Recipe
Ingredients:
• 2 cups Spelt flour (can swap for gluten free flour mix or all-purpose)
• 1 ¼ cup fresh blueberries, picked over for stems and any mushy berries
• ½ cup coconut sugar
• ¼ cup light brown sugar, packed or sub for more coconut sugar
• 1 stick unsalted butter, softened to room temperature
• 2 large eggs
• 5.3oz vanilla yogurt, I used DF
• 2 tablespoons milk, I used oat milk
• 1 ½ teaspoon baking soda
• ½ teaspoon baking powder
• ½ teaspoon salt
• Optional a handful of white chocolate chips (about ~1/4 cup)
Method:
1.) Preheat oven to 350F and line a bread pan with parchment paper. In a large bowl combine the flour, sugars, baking soda, baking powder and salt.

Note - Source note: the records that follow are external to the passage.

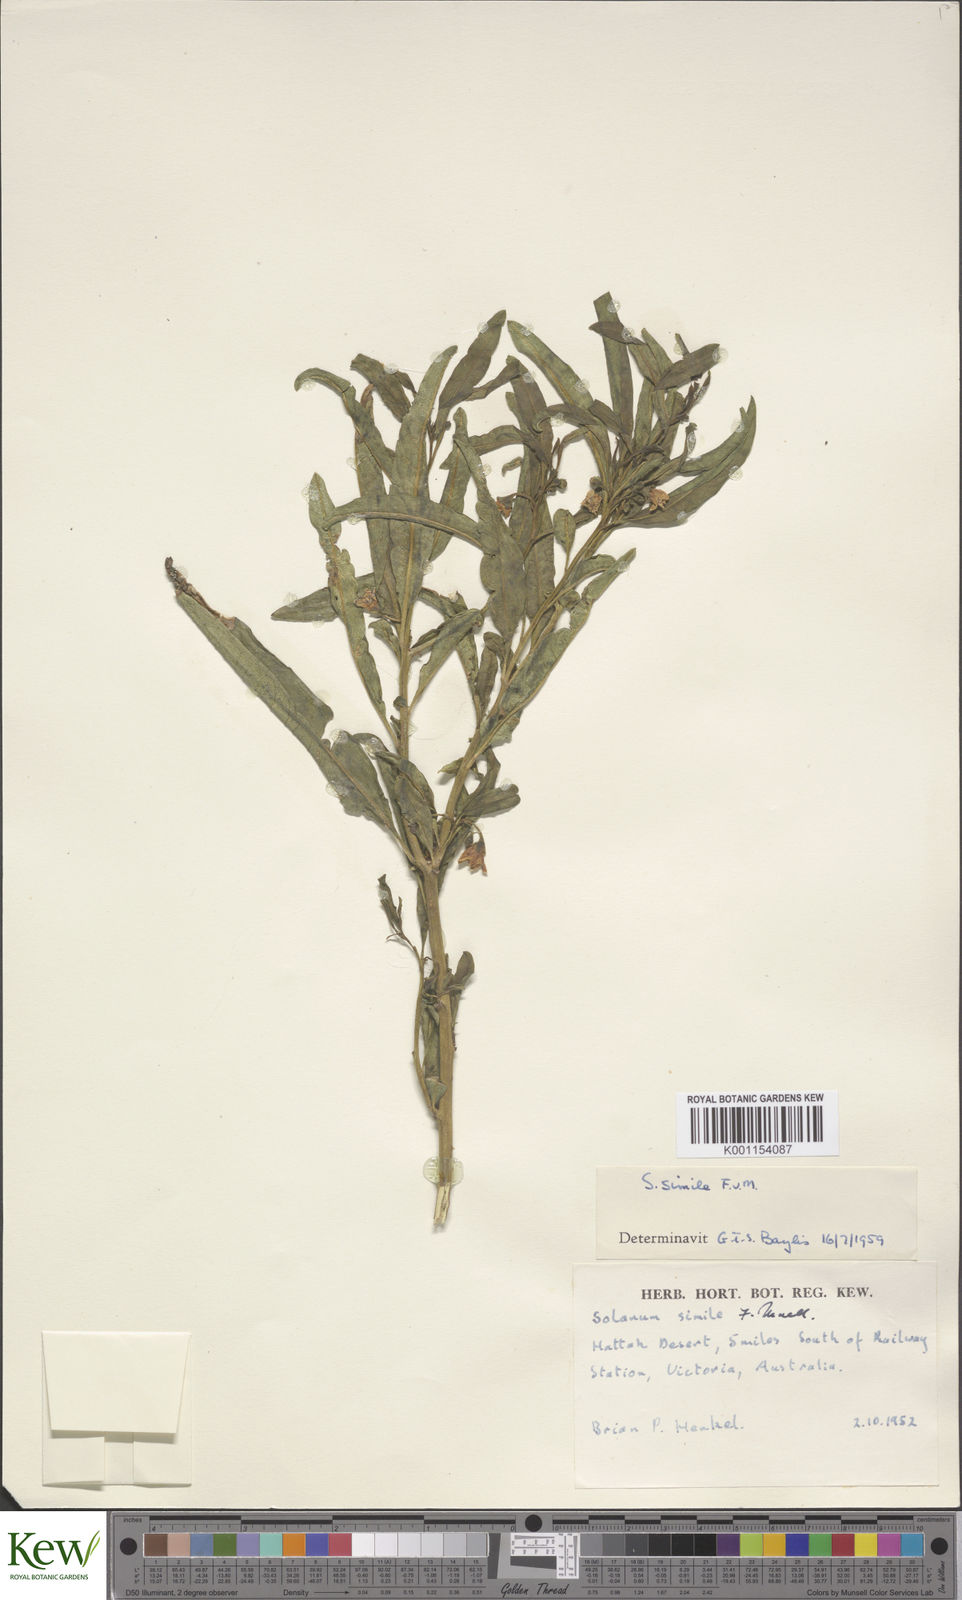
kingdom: Plantae
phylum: Tracheophyta
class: Magnoliopsida
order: Solanales
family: Solanaceae
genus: Solanum
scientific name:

2.) In another bowl or stand mixer add the softened butter, eggs, yogurt and milk. Beat till mixed about 2 minutes. Slowly add in the flour mixture till fully incorporated. Do not over mix.
3.) Remove mixer and grab a rubber spatula. Gently fold in the blueberries trying not to break them open. Then if using white chocolate chips, fold in also. Pour batter into bread pan.
4.) Bake for 50-60 minutes, checking often after 45-minute mark. Test with toothpick test. Let sit in pan till cool.